__YOUR GOAL__
Retype the rows character for character, from the start through the line that contains "list Determinar el".

__DATA PROVIDED__
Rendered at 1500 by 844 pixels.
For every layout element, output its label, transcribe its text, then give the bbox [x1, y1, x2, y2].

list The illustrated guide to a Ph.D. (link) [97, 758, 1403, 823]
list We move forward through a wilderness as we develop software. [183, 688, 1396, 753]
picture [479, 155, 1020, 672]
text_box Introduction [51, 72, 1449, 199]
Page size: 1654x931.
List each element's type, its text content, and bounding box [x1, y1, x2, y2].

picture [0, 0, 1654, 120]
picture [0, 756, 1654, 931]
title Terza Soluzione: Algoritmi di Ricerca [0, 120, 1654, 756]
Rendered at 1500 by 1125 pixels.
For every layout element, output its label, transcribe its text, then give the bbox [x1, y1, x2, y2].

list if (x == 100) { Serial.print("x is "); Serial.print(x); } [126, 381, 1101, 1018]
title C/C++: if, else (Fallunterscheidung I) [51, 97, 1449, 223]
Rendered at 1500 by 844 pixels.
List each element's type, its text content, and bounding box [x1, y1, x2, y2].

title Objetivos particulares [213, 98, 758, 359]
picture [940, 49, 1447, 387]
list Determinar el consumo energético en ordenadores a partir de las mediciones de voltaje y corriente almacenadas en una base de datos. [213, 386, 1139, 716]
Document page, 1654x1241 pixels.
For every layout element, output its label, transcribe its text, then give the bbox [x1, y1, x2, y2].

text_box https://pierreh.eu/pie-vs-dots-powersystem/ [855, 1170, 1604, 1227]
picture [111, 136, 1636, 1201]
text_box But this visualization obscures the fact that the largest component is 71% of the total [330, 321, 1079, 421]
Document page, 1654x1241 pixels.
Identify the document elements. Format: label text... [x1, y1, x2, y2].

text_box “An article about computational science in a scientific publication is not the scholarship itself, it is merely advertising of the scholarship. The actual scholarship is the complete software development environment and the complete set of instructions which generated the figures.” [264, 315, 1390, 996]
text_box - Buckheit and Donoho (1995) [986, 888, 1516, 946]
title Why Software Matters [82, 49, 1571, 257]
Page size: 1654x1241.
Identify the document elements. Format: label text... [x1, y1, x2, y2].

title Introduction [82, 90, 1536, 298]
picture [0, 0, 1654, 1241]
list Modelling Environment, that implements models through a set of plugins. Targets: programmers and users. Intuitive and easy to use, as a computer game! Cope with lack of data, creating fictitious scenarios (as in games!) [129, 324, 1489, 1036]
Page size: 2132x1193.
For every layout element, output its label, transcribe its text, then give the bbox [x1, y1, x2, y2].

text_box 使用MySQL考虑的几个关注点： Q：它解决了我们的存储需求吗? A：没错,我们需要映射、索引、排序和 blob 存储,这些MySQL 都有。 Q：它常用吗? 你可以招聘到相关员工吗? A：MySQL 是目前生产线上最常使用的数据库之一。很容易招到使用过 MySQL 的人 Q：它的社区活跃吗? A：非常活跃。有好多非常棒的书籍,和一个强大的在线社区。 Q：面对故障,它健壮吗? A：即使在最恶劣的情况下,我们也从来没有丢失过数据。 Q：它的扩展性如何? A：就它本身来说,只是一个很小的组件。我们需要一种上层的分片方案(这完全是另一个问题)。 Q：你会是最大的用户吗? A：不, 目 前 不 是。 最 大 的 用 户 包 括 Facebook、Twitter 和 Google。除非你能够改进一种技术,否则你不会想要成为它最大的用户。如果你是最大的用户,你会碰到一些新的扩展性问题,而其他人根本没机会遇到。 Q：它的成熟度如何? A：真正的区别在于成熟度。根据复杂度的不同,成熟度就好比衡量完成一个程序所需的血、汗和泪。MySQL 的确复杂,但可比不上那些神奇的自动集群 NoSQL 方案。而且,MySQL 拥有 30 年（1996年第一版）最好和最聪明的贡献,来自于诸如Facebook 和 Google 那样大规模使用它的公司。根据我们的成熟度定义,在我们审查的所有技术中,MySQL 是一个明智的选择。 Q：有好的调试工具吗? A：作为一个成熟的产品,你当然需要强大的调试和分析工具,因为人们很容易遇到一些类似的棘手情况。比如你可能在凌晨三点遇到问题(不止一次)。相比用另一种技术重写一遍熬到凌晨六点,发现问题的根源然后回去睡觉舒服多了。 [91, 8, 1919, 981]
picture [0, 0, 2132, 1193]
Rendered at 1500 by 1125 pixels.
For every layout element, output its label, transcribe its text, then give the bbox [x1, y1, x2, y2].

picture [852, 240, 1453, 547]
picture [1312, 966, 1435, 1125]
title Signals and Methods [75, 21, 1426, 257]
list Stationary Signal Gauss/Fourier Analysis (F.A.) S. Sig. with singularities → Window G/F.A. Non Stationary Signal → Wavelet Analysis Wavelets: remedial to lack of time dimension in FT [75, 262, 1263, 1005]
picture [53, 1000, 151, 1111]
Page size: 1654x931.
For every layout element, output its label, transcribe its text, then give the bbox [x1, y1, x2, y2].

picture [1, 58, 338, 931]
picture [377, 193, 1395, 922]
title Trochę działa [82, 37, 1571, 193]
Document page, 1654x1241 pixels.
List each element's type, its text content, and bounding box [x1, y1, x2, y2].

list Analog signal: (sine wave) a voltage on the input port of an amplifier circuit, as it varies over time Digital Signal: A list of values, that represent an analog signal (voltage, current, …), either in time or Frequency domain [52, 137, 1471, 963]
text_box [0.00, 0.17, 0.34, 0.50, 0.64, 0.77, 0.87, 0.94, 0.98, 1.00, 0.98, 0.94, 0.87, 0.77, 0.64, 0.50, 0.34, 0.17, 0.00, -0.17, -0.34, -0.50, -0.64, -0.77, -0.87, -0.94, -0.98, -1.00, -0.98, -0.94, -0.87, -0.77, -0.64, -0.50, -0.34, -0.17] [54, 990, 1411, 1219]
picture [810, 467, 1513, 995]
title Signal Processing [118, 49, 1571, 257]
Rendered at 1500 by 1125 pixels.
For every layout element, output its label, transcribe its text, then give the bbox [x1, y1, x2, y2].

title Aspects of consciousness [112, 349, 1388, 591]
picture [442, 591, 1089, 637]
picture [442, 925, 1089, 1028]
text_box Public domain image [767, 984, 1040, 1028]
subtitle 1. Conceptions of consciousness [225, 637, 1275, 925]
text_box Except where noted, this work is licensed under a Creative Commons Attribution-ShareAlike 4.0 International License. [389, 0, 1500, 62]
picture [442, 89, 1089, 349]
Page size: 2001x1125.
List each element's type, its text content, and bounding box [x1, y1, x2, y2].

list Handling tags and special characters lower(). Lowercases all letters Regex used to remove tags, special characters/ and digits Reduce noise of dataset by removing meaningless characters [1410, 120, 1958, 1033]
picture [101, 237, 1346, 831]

__SOLUTION__
Rendered at 1500 by 844 pixels.
For every layout element, output its label, transcribe its text, then give the bbox [x1, y1, x2, y2].

list The illustrated guide to a Ph.D. (link) [97, 758, 1403, 823]
list We move forward through a wilderness as we develop software. [183, 688, 1396, 753]
picture [479, 155, 1020, 672]
text_box Introduction [51, 72, 1449, 199]
Page size: 1654x931.
List each element's type, its text content, and bounding box [x1, y1, x2, y2].

picture [0, 0, 1654, 120]
picture [0, 756, 1654, 931]
title Terza Soluzione: Algoritmi di Ricerca [0, 120, 1654, 756]
Rendered at 1500 by 1125 pixels.
For every layout element, output its label, transcribe its text, then give the bbox [x1, y1, x2, y2].

list if (x == 100) { Serial.print("x is "); Serial.print(x); } [126, 381, 1101, 1018]
title C/C++: if, else (Fallunterscheidung I) [51, 97, 1449, 223]
Rendered at 1500 by 844 pixels.
List each element's type, its text content, and bounding box [x1, y1, x2, y2].

title Objetivos particulares [213, 98, 758, 359]
picture [940, 49, 1447, 387]
list Determinar el consumo energético en ordenadores a partir de las mediciones de voltaje y corriente almacenadas en una base de datos. [213, 386, 1139, 716]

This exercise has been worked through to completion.